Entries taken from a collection
• • • • • • •

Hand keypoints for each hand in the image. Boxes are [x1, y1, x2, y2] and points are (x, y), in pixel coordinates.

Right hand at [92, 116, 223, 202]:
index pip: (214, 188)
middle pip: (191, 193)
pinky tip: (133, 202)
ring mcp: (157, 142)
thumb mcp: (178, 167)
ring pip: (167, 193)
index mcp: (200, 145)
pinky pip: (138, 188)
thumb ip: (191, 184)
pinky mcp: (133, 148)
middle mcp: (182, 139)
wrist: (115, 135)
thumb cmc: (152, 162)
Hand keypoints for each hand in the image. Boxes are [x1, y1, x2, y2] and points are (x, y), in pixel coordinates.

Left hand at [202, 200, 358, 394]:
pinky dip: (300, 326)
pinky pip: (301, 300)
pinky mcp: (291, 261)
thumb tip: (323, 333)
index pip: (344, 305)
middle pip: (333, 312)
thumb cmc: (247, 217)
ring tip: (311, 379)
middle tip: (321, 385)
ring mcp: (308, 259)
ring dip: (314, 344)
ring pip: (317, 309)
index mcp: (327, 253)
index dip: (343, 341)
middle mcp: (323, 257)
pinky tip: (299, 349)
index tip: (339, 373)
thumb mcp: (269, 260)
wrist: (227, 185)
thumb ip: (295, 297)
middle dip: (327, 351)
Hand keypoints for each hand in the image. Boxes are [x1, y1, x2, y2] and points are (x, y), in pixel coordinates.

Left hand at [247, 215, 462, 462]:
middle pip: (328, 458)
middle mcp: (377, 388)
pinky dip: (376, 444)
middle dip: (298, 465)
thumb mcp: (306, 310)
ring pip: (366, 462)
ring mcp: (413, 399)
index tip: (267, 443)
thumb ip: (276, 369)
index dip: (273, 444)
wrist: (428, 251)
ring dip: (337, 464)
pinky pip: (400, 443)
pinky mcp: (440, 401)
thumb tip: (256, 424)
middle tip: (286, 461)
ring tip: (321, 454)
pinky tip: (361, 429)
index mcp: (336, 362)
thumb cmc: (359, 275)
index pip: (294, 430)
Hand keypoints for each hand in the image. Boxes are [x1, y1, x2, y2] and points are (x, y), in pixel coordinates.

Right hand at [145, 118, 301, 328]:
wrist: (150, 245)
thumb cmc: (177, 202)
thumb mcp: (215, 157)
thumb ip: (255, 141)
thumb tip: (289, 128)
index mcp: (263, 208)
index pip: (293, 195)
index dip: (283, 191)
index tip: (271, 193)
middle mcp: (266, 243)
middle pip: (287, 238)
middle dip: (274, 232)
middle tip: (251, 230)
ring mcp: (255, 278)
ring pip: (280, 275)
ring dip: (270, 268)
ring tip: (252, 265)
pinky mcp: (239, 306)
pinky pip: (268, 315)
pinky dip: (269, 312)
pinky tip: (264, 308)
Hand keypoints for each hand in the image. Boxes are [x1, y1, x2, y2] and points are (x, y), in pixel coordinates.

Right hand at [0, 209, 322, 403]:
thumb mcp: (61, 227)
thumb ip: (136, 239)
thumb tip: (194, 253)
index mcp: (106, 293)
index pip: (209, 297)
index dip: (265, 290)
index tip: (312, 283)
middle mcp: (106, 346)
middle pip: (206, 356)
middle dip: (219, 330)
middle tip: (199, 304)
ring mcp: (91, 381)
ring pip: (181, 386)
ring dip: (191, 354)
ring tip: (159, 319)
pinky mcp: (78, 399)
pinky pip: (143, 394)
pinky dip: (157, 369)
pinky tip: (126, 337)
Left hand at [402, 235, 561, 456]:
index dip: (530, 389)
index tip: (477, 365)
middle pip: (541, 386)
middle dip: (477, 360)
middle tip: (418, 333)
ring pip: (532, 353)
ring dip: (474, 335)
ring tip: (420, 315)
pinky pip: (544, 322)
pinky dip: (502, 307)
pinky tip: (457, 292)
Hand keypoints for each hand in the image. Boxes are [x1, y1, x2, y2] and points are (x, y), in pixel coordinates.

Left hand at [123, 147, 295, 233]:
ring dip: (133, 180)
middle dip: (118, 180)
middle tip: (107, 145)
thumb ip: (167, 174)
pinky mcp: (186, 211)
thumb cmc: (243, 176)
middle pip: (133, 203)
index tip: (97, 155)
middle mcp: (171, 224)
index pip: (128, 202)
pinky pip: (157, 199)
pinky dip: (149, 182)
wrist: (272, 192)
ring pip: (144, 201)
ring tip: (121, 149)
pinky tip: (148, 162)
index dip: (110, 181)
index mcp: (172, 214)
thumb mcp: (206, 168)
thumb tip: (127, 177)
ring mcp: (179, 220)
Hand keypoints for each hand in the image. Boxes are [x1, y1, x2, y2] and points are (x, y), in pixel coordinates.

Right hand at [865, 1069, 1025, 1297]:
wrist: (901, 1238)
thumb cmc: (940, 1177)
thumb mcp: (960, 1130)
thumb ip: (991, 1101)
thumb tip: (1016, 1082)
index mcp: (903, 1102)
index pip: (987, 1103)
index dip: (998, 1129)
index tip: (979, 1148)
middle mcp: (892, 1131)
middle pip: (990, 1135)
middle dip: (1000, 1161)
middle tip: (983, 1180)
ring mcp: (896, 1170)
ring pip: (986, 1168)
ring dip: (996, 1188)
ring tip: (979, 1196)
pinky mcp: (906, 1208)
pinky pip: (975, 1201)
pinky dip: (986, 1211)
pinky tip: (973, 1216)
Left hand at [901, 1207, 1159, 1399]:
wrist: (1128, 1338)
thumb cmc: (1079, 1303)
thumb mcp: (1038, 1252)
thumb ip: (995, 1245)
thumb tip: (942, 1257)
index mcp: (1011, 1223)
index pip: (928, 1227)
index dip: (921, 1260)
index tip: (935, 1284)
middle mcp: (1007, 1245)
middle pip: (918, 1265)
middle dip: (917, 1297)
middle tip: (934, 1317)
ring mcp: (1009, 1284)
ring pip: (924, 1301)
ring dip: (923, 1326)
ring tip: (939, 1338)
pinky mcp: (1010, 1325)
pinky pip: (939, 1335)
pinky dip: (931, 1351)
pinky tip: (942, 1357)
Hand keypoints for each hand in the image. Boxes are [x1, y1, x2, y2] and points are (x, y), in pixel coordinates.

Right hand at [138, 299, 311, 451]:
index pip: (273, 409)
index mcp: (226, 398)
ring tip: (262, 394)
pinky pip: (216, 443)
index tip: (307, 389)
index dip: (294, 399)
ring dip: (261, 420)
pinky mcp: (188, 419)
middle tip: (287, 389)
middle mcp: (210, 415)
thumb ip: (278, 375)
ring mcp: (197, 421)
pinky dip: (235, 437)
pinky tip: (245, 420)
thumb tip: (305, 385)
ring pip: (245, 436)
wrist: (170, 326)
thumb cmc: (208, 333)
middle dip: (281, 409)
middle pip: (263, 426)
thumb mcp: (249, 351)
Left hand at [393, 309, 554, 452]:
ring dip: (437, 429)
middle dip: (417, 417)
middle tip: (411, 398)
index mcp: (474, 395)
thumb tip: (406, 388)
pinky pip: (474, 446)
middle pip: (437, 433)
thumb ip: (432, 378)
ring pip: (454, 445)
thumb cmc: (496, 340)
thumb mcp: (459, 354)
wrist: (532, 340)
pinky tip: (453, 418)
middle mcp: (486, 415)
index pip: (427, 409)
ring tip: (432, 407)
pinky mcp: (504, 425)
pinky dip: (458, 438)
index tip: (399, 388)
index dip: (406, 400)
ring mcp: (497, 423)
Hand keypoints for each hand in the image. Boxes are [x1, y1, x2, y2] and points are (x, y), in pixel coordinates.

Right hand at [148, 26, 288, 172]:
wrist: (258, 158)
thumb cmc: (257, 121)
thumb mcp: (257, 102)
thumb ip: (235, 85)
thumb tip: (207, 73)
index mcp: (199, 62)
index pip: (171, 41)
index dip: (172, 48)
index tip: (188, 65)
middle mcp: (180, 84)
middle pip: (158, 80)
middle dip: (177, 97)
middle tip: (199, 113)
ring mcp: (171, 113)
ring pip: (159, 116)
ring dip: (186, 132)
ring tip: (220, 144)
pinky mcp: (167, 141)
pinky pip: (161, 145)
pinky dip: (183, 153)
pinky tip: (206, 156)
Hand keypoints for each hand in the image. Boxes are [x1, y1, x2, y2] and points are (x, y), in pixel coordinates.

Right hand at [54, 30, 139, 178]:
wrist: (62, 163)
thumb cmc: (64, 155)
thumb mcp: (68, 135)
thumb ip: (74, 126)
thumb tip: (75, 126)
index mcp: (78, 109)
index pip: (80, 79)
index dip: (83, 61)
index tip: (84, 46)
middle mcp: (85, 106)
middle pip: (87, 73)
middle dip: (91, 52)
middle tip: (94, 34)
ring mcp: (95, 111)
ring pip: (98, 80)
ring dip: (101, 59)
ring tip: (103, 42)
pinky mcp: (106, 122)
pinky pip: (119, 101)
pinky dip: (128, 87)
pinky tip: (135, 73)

• • • • • • •

EXERCISE BRIEF
Every line holding the word "wrist" should be copied out of the records above.

THE COMPLETED TASK
wrist: (115, 135)
wrist: (227, 185)
wrist: (428, 251)
wrist: (150, 245)
wrist: (272, 192)
wrist: (901, 1238)
wrist: (1128, 1338)
wrist: (170, 326)
wrist: (532, 340)
wrist: (258, 158)
wrist: (62, 163)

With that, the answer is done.